Risk for developing ESRD shrank as age increased, with participants aged 50 to 59 years (HR = 0.82; 95% CI, 0.71-0.94) and 60 to 69 years (HR = 0.7; 95% CI, 0.6-0.81) at higher risk than participants aged 70 to 79 years (HR = 0.45; 95% CI, 0.37-0.54) and those aged at least 80 years (HR = 0.09; 95% CI, 0.05-0.14). Conversely, risk for death increased with age, with participants aged at least 80 years at higher risk (HR = 22.8; 95% CI, 22.2-23.4) than those aged 70 to 79 years (HR = 8.3; 95% CI, 8-8.5), those aged 60 to 69 years (HR = 3.2; 95% CI, 3.2-3.3) and those aged 50 to 59 years (HR = 1.6; 95% CI, 1.5-1.6).

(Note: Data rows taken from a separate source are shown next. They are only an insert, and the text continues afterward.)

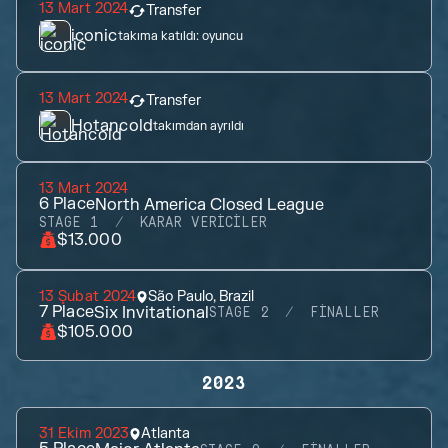
13 Mart 2024
Transfer
iconic
takıma katıldı:
oyuncu
13 Mart 2024
Transfer
Hotancold
takımdan ayrıldı
13 Mart 2024
6
Place
North America Closed League
STAGE 1
KARAR VERICILER
$13.000
13 Şubat 2024
São Paulo, Brazil
7
Place
Six Invitational
STAGE 2
FINALLER
$105.000
2023
31 Ekim 2023
Atlanta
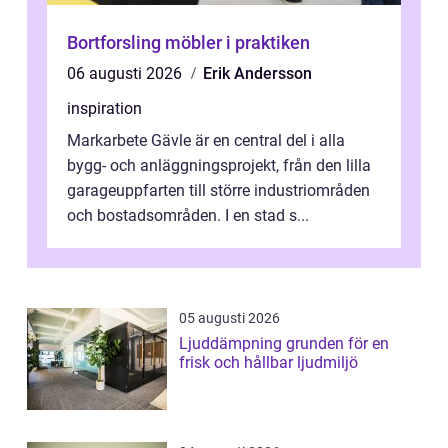
Bortforsling möbler i praktiken
06 augusti 2026
Erik Andersson
inspiration
Markarbete Gävle är en central del i alla
bygg- och anläggningsprojekt, från den lilla
garageuppfarten till större industriområden
och bostadsområden. I en stad s...
05 augusti 2026
Ljuddämpning grunden för en
frisk och hållbar ljudmiljö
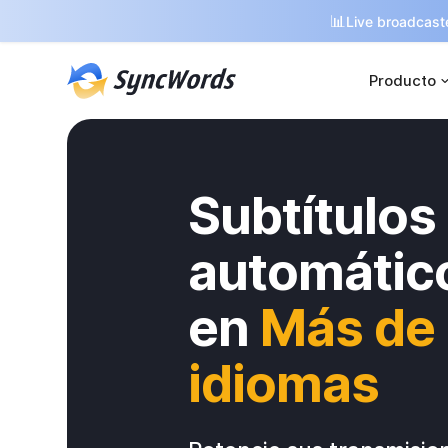
📊
Live broadcaste
Producto
Subtítulos
automático
en
Más de
idiomas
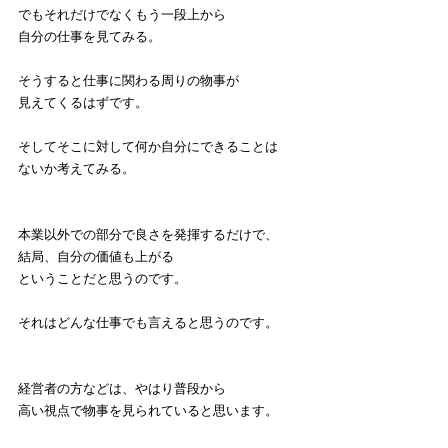
でもそれだけでなくもう一段上から
自分の仕事を見てみる。
そうすると仕事に関わる周りの物事が
見えてくるはずです。
そしてそこに対して何か自分にできることは
ないか考えてみる。
本業以外での部分で良さを発揮するだけで、
結局、自分の価値も上がる
ということだと思うのです。
それはどんな仕事でも言えると思うのです。
経営者の方などは、やはり普段から
高い視点で物事を見られていると思います。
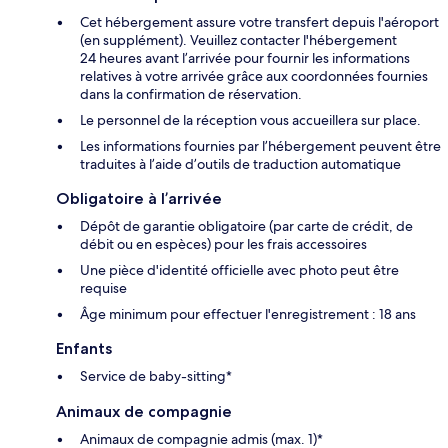
Cet hébergement assure votre transfert depuis l'aéroport
(en supplément). Veuillez contacter l'hébergement
24 heures avant l’arrivée pour fournir les informations
relatives à votre arrivée grâce aux coordonnées fournies
dans la confirmation de réservation.
Le personnel de la réception vous accueillera sur place.
Les informations fournies par l’hébergement peuvent être
traduites à l’aide d’outils de traduction automatique
Obligatoire à l’arrivée
Dépôt de garantie obligatoire (par carte de crédit, de
débit ou en espèces) pour les frais accessoires
Une pièce d'identité officielle avec photo peut être
requise
Âge minimum pour effectuer l'enregistrement : 18 ans
Enfants
Service de baby-sitting*
Animaux de compagnie
Animaux de compagnie admis (max. 1)*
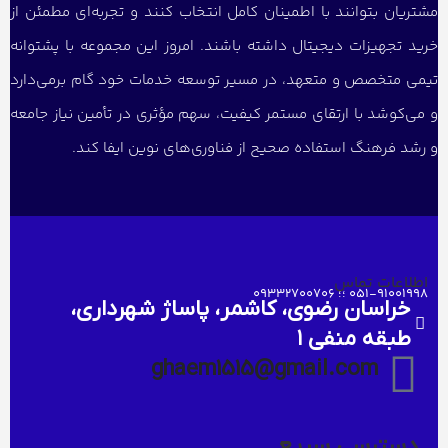
مشتریان بتوانند با اطمینان کامل انتخاب کنند و تجربه‌ای مطمئن از
خرید تجهیزات دیجیتال داشته باشند. امروز این مجموعه با پشتوانه
تیمی متخصص و متعهد، در مسیر توسعه خدمات خود گام برمی‌دارد
و می‌کوشد با ارتقای مستمر کیفیت، سهم مؤثری در تأمین نیاز جامعه
و رشد فرهنگ استفاده صحیح از فناوری‌های نوین ایفا کند.
اطلاعات تماس
051-91001998 ؛؛ 09332700706
خراسان رضوی، کاشمر، پاساژ شهرداری،
طبقه منفی ۱
ghaem1515@gmail.com
دسترسی سریع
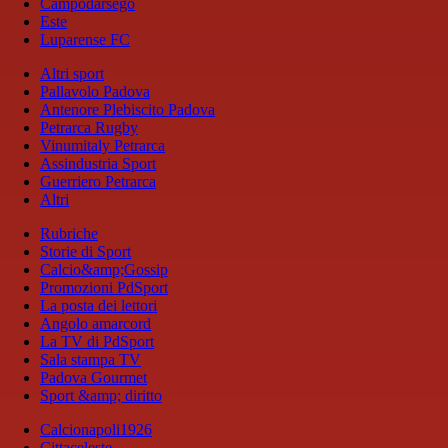
Campodarsego
Este
Luparense FC
Altri sport
Pallavolo Padova
Antenore Plebiscito Padova
Petrarca Rugby
Vinumitaly Petrarca
Assindustria Sport
Guerriero Petrarca
Altri
Rubriche
Storie di Sport
Calcio&amp;Gossip
Promozioni PdSport
La posta dei lettori
Angolo amarcord
La TV di PdSport
Sala stampa TV
Padova Gourmet
Sport &amp; diritto
Calcionapoli1926
Cittaceleste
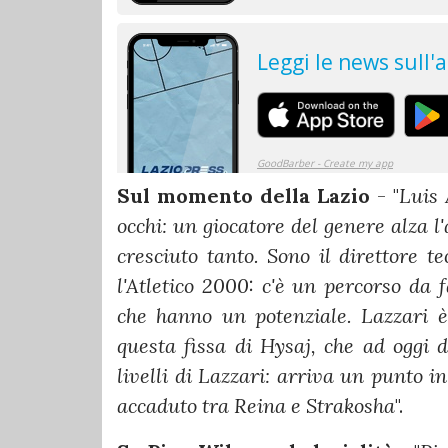
Sul momento della Lazio
- "
Luis 
occhi: un giocatore del genere alza l'
cresciuto tanto. Sono il direttore t
l'Atletico 2000: c'è un percorso da
che hanno un potenziale. Lazzari è
questa fissa di Hysaj, che ad oggi 
livelli di Lazzari: arriva un punto 
accaduto tra Reina e
Strakosha
".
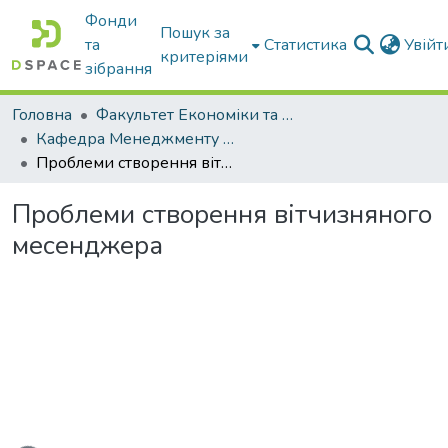
Фонди
Пошук за
та
Статистика
Увій
критеріями
зібрання
Головна
Факультет Економіки та бізнесу
Кафедра Менеджменту та публічного адміністрування
Проблеми створення вітчизняного месенджера
Проблеми створення вітчизняного
месенджера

The researchers found that being diagnosed more recently lowered risk for ESRD. Those diagnosed between 2000 and 2011 were at the lowest risk (HR = 0.72; 95% CI, 0.63-0.81) compared with those diagnosed between 1995 and 1999 (HR = 0.77; 95% CI, 0.67-0.88) and those diagnosed between 1990 and 1994, who were used as reference.
“Our findings are important for clinicians who inform patients with type 2 diabetes about the associated risks and complications. As type 2 diabetes is a common disease, our study also has implications for policymakers,” the researchers wrote. “Notably, people diagnosed with type 2 diabetes at an older age have a lower risk of ESRD and a higher risk of death than those diagnosed at a younger age.” – by Phil Neuffer
Disclosures: Finne reports no relevant financial disclosures. Please see the study for all other authors’ relevant financial disclosures.